Geoffrey Trueman

Personal information
- Full name: Geoffrey Stanley Trueman
- Born: 7 January 1926 Sydney, New South Wales, Australia
- Died: 28 June 1981 (aged 55) Sydney, New South Wales, Australia
- Batting: Right-handed
- Role: Batsman

Domestic team information
- 1951/52–1953/54: New South Wales
- FC debut: 19 October 1951 NSW v Queensland
- Last FC: 19 February 1954 NSW v South Australia

Career statistics
| Competition | First-class |
| Matches | 24 |
| Runs scored | 135 |
| Batting average | 7.94 |
| 100s/50s | 0/0 |
| Top score | 16 |
| Catches/stumpings | 63/19 |
- Source: ESPNcricinfo, 4 February 2017

= Geoffrey Trueman =

Australian cricketer

Geoffrey Stanley Trueman (7 January 1926 – 28 June 1981) was an Australian cricketer. He played 24 first-class matches for New South Wales between the 1951–52 and 1953–54 seasons.

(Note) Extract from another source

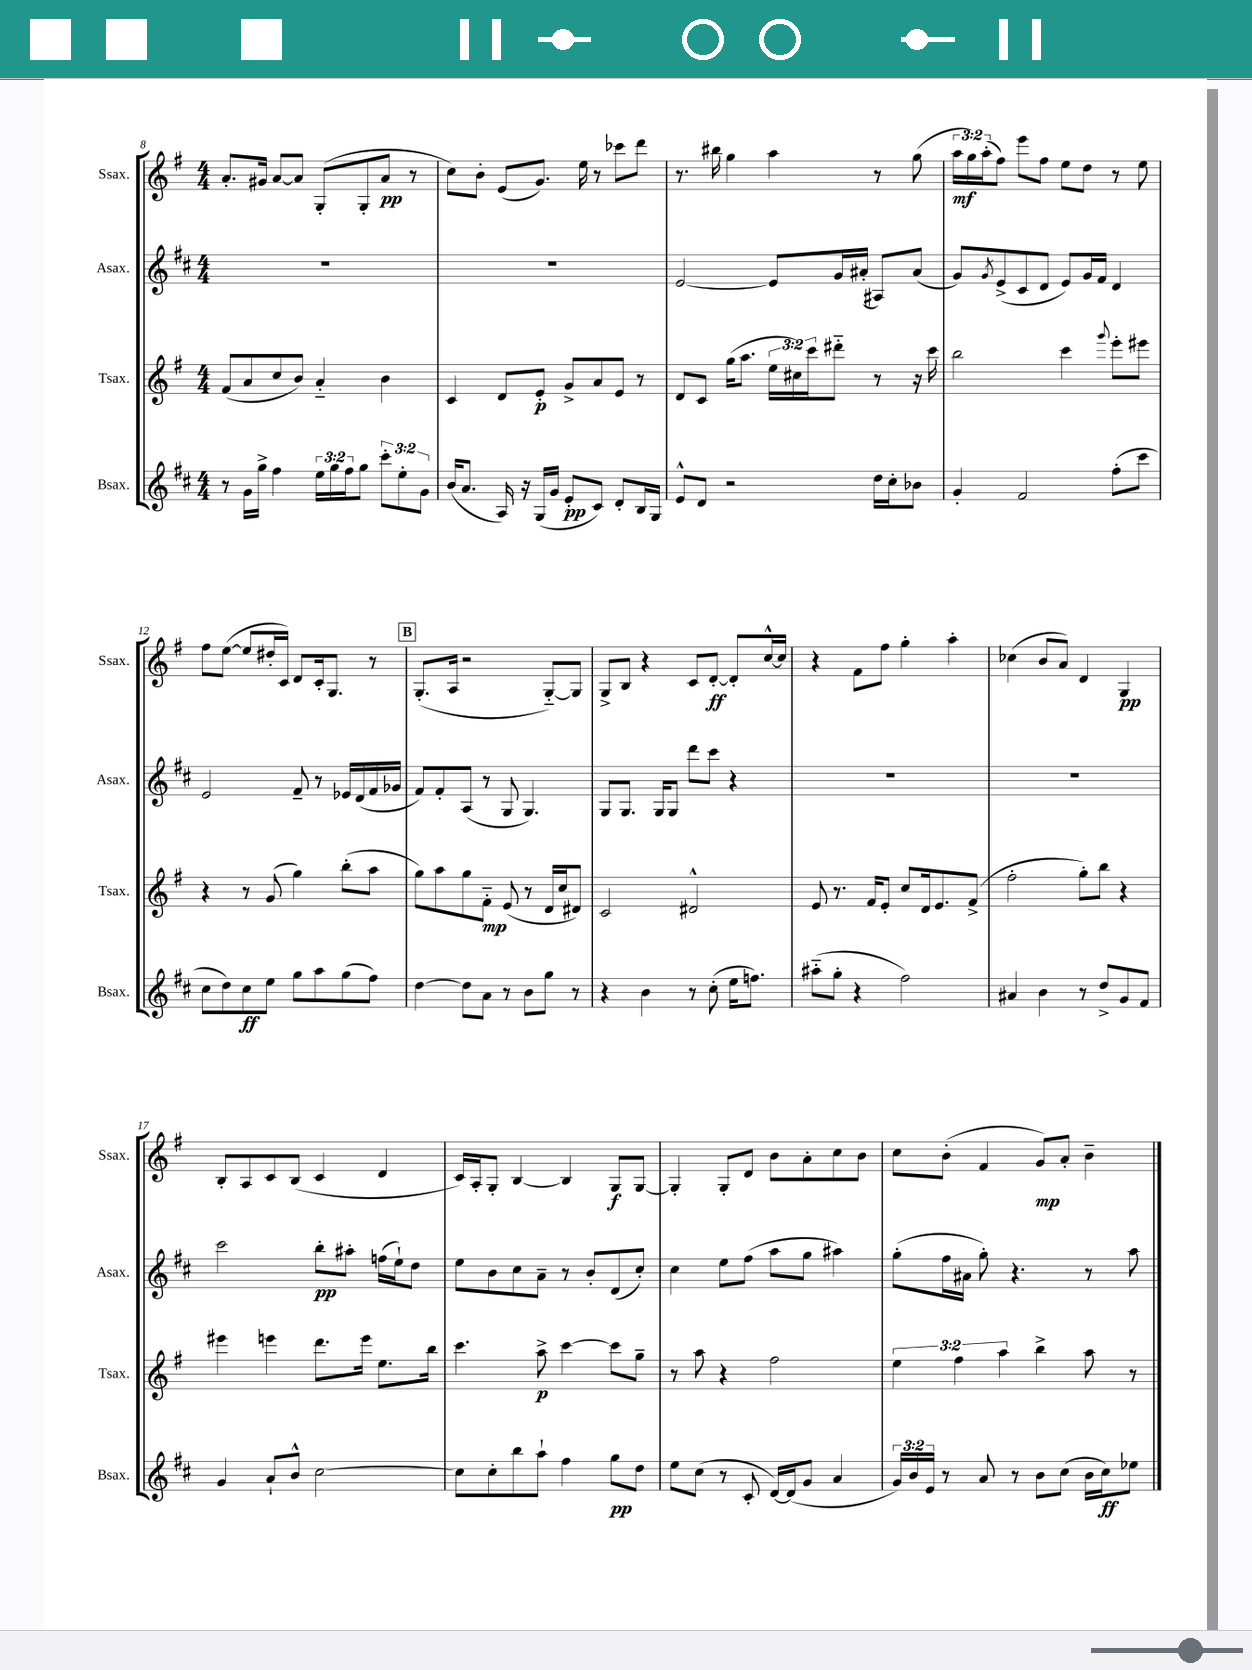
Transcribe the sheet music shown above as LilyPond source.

Geoffrey Trueman was born at Sydney in New South Wales in 1926. He played as a wicket-keeper for New South Wales in the early 1950s. He played a total of 24 matches for the team, scoring 135 runs and being involved in 82 dismissals. These featured 20 stumpings, 18 of which were from the bowling of Richie Benaud. He played in two Sheffield Shield winning teams, New South Wales winning the Shield in his first and last seasons in first-class cricket. His Wisden obituary reported that he had come close to selection for the Australia national cricket team.

After taking a job at a hotel at Junee, Trueman declared himself "unavailable" for the New South Wales team in late 1954 and did not play again for the State team. He played Victorian Premier Cricket for South Melbourne Cricket Club later in the decade. He died at Sydney in 1981 aged 55.